### [Teks Bacaan]
Sunday, November 2, 2025
HomeBeritaDibangun Arafat 1994, warga kota Zahra tangisi rumah dan kenangan mereka

Dibangun Arafat 1994, warga kota Zahra tangisi rumah dan kenangan mereka

Dengan suara parau yang diselimuti tangis, warga Kota Zahra di ujung utara Jalur Gaza mengenang rumah, kenangan, dan kehidupan mereka yang dihapus sepenuhnya oleh perang terakhir.

Kota kecil itu—yang dibangun oleh Presiden Palestina kala itu, Yasser Arafat, pada 1994 tak lama setelah otoritas Palestina kembali ke Gaza—menjadi salah satu wilayah pertama yang hancur akibat serangan Israel di awal perang.

Sejak itu, Zahra berubah menjadi kota hantu: kosong tanpa penduduk, reruntuhannya membisu selama dua tahun penuh.

Kini, setelah gencatan senjata diberlakukan, sebagian warga mulai kembali. Pemerintah Kota Gaza membangun tenda-tenda sementara bagi para pengungsi yang bergegas pulang untuk sekadar mencari sisa kehidupan lama—meski hanya berupa album foto yang terselamatkan dari reruntuhan.

Petikan dari kumpulan data:

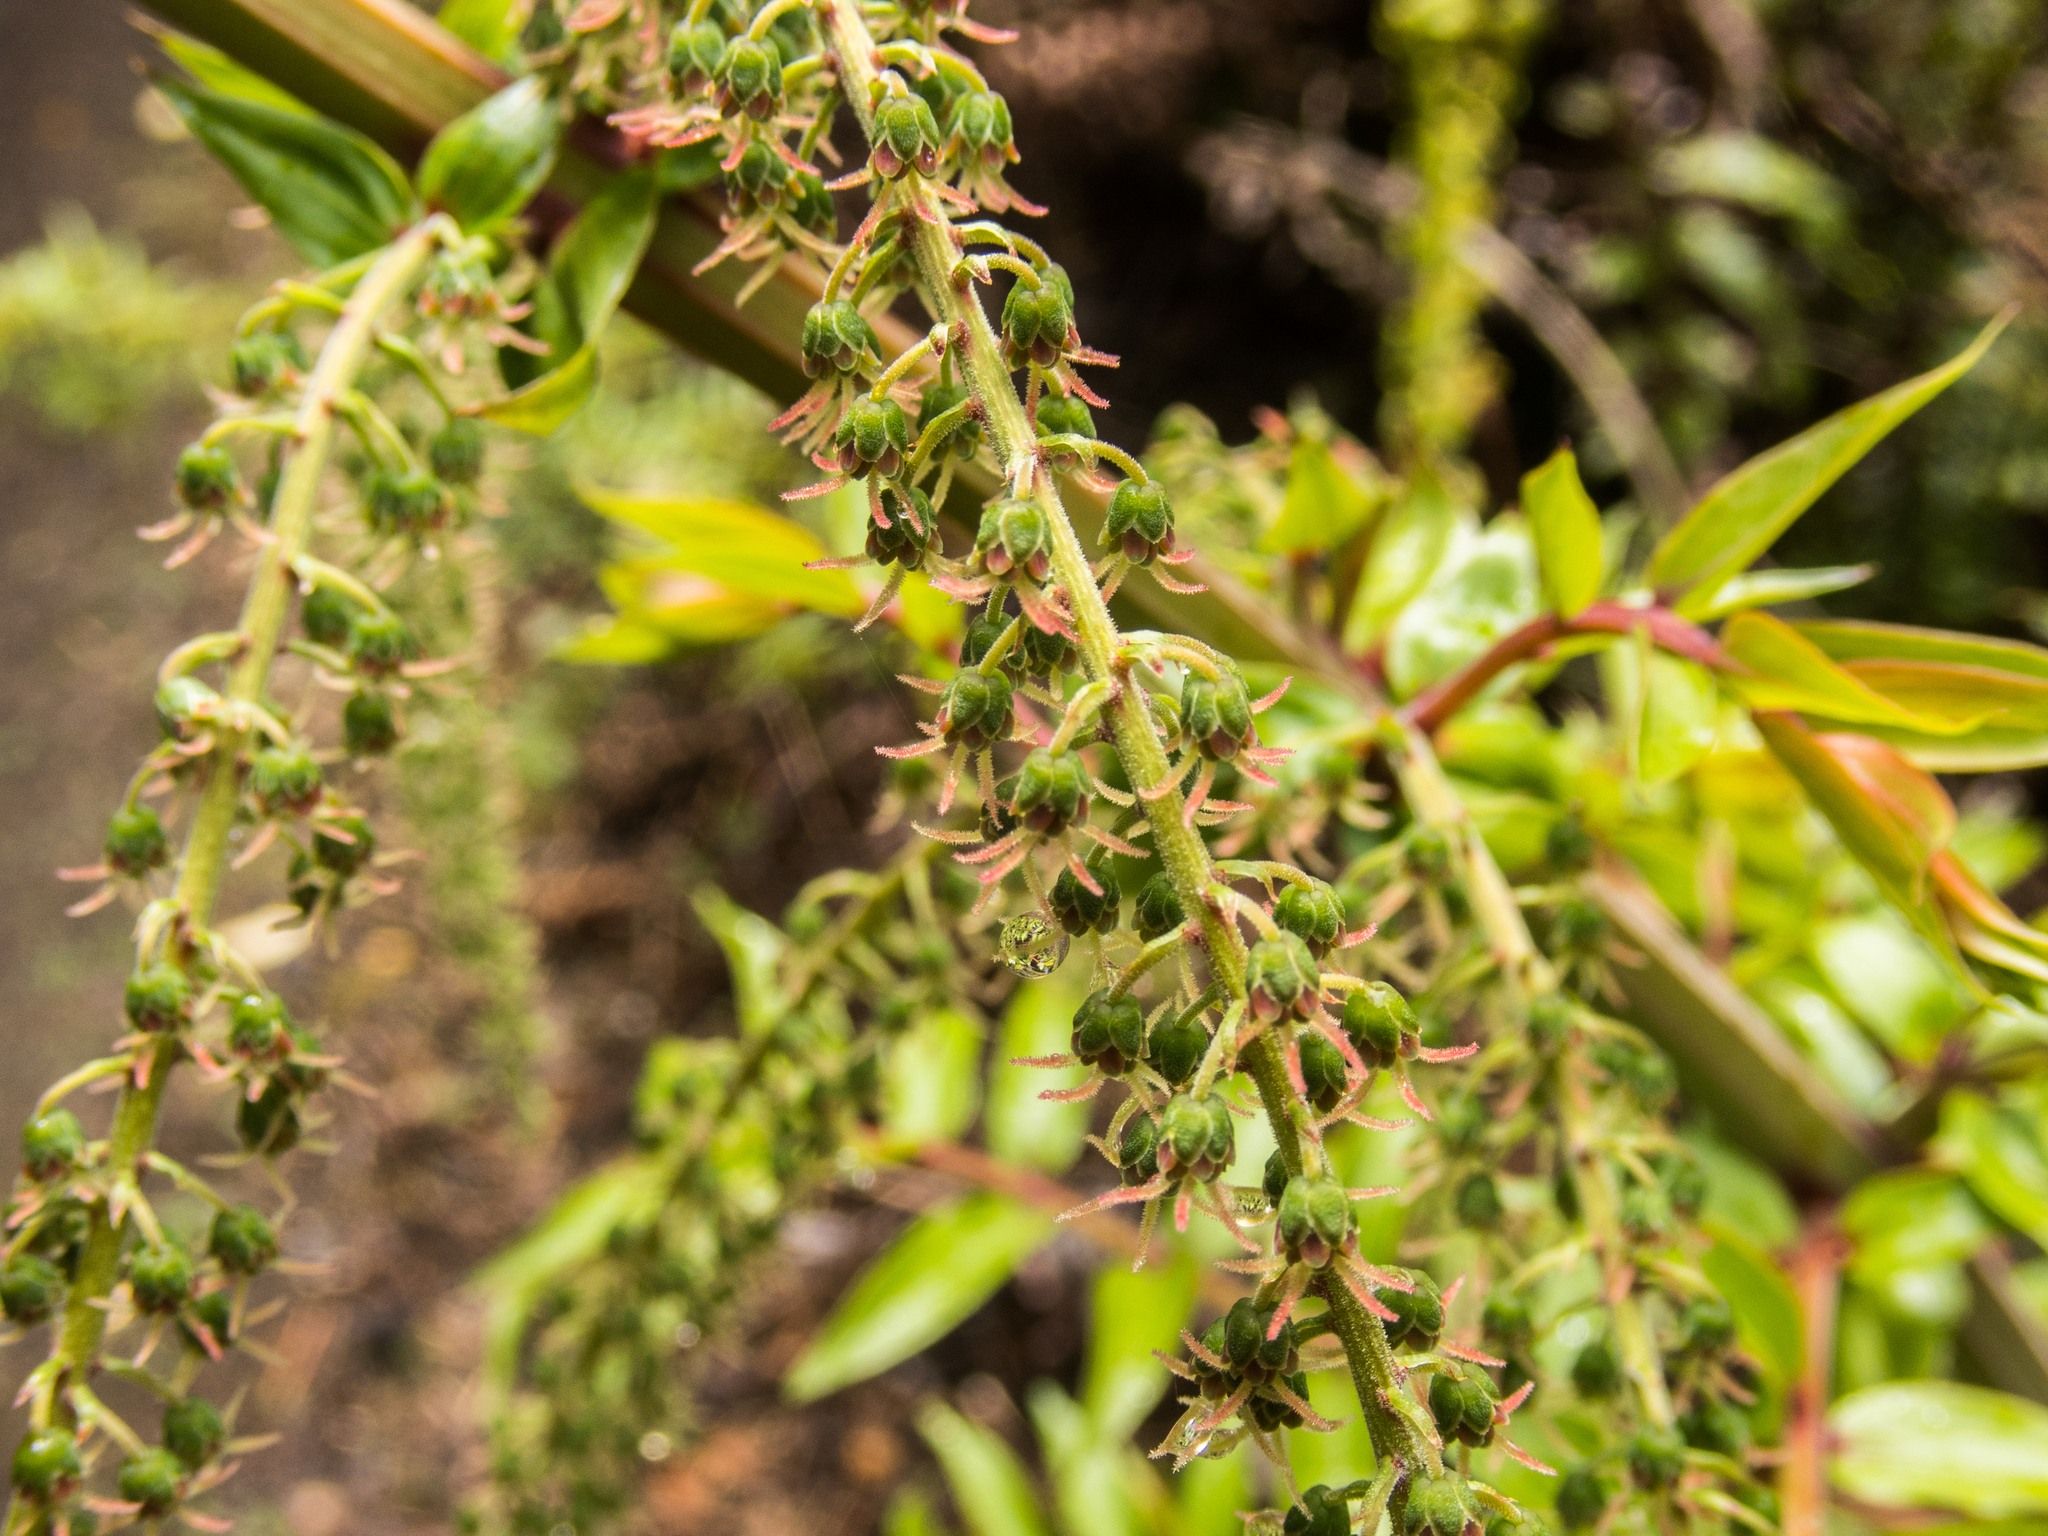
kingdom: Plantae
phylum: Tracheophyta
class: Magnoliopsida
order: Cucurbitales
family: Coriariaceae
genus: Coriaria
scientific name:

### [Petunjuk Kerja]
• 1. Menurut berita tentang Kota Zahra, untuk siapa Pemerintah Kota Gaza membangun tenda-tenda sementara? Jelaskan dalam satu sampai tiga kalimat.
• 2. Teruskan berita tentang Kota Zahra mulai dari kalimat terakhirnya.

### [Kunci Jawaban]
• 1. Tenda-tenda sementara itu dibangun bagi para pengungsi yang bergegas pulang setelah gencatan senjata diberlakukan. Mereka kembali untuk sekadar mencari sisa kehidupan lama, meski hanya berupa album foto yang terselamatkan dari reruntuhan.

• 2.
Dalam laporan Al Jazeera, seorang perempuan Palestina bercerita bahwa ia “merasa hidupnya kembali” ketika menemukan album foto lamanya di antara puing-puing rumah.

“Semua kenangan kami ada di sana,” ujarnya sambil menahan tangis.

Namun bagi banyak lainnya, luka itu terlalu dalam. Seorang pria berusia 60 tahun berdiri menatap bekas rumahnya, tempat yang pernah menjadi pusat kehidupannya.

“Kami tak akan pernah bisa menggantinya. Itu hasil kerja seumur hidup. Dan saya tak yakin masih hidup cukup lama untuk membangun ulang semuanya,” katanya lirih.

Ia menuduh bahwa Israel “menghancurkan Gaza demi menelan seluruh Palestina.”

Rumah-rumah itu, tegasnya, bukan milik kelompok perlawanan.

“Ribuan perempuan dan anak-anak yang tewas bukan anggota Hamas. Mereka hanyalah warga Palestina yang sengaja dibunuh,” ujarnya.

Istrinya mengenang hari kelam 19 Oktober 2023, ketika serangan udara menggempur Zahra selama 12 jam tanpa henti.

“Saya merasa seolah roket-roket itu menghantam tubuh saya sendiri, bukan hanya kota,” katanya dengan suara bergetar.

Kini, ia kehilangan bukan hanya rumah, tetapi juga arah hidup.

“Kami tak tahu harus tinggal di mana lagi. Semua sudah hilang,” ujarnya lirih.

Kesedihan itu bukan hanya soal bangunan yang lenyap.

“Kami berduka bukan hanya atas rumah kami, tapi atas kota kami. Namun, insya Allah, kami akan membangunnya kembali,” ucap seorang perempuan lain.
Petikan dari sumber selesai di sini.